> [Exercise task]:
Reproduce in full, word for word, the news report below on the launch of trading on the Ghana Commodity Exchange.

> [Source excerpt]:
—————

After missing two deadlines, trading on the Ghana Commodity Exchange Market (GCX), which seeks to provide a ready market for commodities, will finally commence today.
The Ghana Commodity Exchange (GCX), which will operate on a Warehouse Receipt System modelled after a similar one in Ethiopia, was expected to have taken off by December 2012, but could not materialise due to factors which included a change in leadership at the trade ministry.
A new deadline of June 2016 was also missed due to the lack of support from some stakeholders, but after six years of wait the GCX will be launched today.
The Chief Executive Officer of the GCX, Dr Kadri Alfah, in an interview with the GRAPHIC BUSINESS on November 2, in Accra said the GCX would provide an electronic market system that would link buyers and sellers of commodities in the country.
He said the commodities could be agricultural products, minerals and petroleum products.
“The exchange will assure them and guarantee them of the quantity, quality and the delivery time,” he stated.
He said the exchange would provide an end to end solution to some of the challenges of farmers, key among them being post-harvest losses.
The CEO also added that “our market system currently only supports the hoe and cutlass production system and this is why it has become very difficult to move commodities swiftly from areas of production to consumption areas.”
“During the harvest season, there is a gloss which affects prices and during the low moments too, the prices go high.
This is so because we do not have a system that will enable us to move these commodities and store them appropriately to ensure that at the time that we need them, we can distribute them efficiently,” he explained.
He said the GCX was, therefore, coming in to solve this problem.
He said the exchange would use technology to ensure that it supports a market system that was efficient and was able to move commodities very quickly.

—————

> [Given material]:
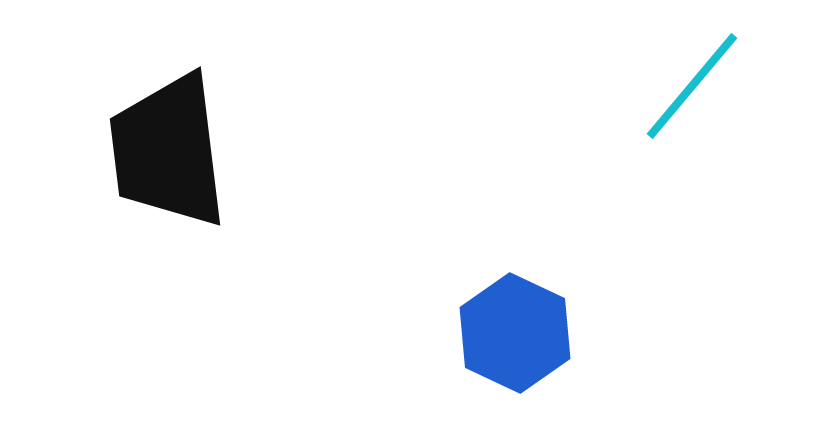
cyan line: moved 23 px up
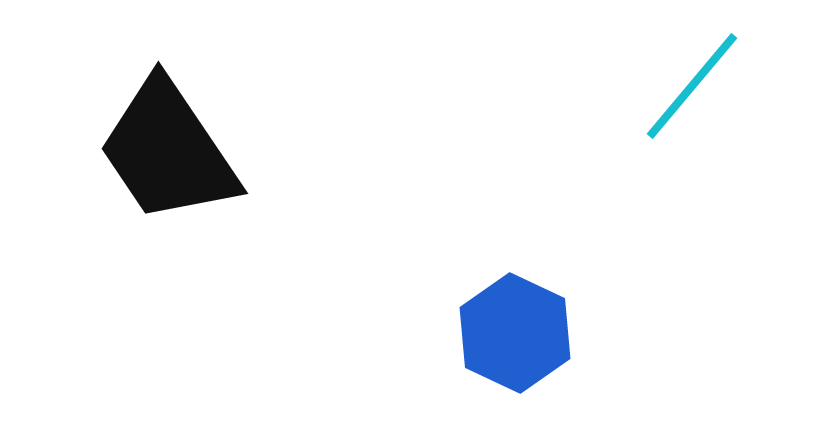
black trapezoid: rotated 27 degrees counterclockwise
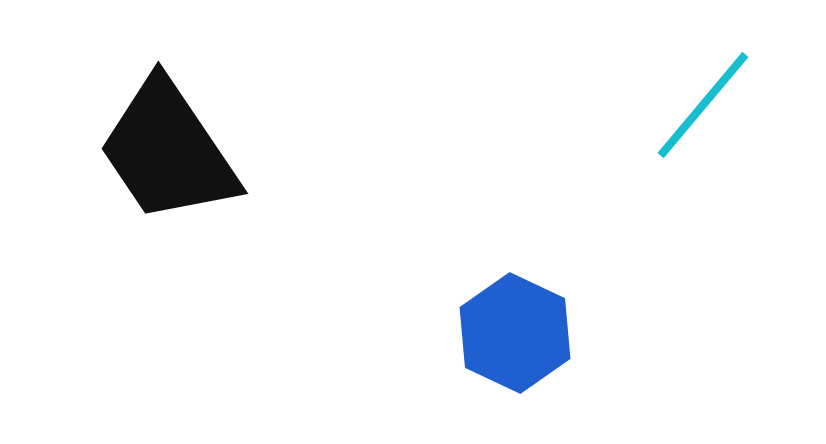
cyan line: moved 11 px right, 19 px down
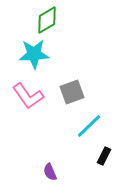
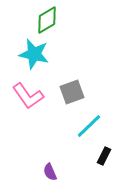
cyan star: rotated 16 degrees clockwise
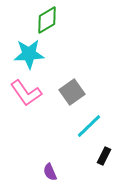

—————

> [Response]:
After missing two deadlines, trading on the Ghana Commodity Exchange Market (GCX), which seeks to provide a ready market for commodities, will finally commence today.
The Ghana Commodity Exchange (GCX), which will operate on a Warehouse Receipt System modelled after a similar one in Ethiopia, was expected to have taken off by December 2012, but could not materialise due to factors which included a change in leadership at the trade ministry.
A new deadline of June 2016 was also missed due to the lack of support from some stakeholders, but after six years of wait the GCX will be launched today.
The Chief Executive Officer of the GCX, Dr Kadri Alfah, in an interview with the GRAPHIC BUSINESS on November 2, in Accra said the GCX would provide an electronic market system that would link buyers and sellers of commodities in the country.
He said the commodities could be agricultural products, minerals and petroleum products.
“The exchange will assure them and guarantee them of the quantity, quality and the delivery time,” he stated.
He said the exchange would provide an end to end solution to some of the challenges of farmers, key among them being post-harvest losses.
The CEO also added that “our market system currently only supports the hoe and cutlass production system and this is why it has become very difficult to move commodities swiftly from areas of production to consumption areas.”
“During the harvest season, there is a gloss which affects prices and during the low moments too, the prices go high.
This is so because we do not have a system that will enable us to move these commodities and store them appropriately to ensure that at the time that we need them, we can distribute them efficiently,” he explained.
He said the GCX was, therefore, coming in to solve this problem.
He said the exchange would use technology to ensure that it supports a market system that was efficient and was able to move commodities very quickly.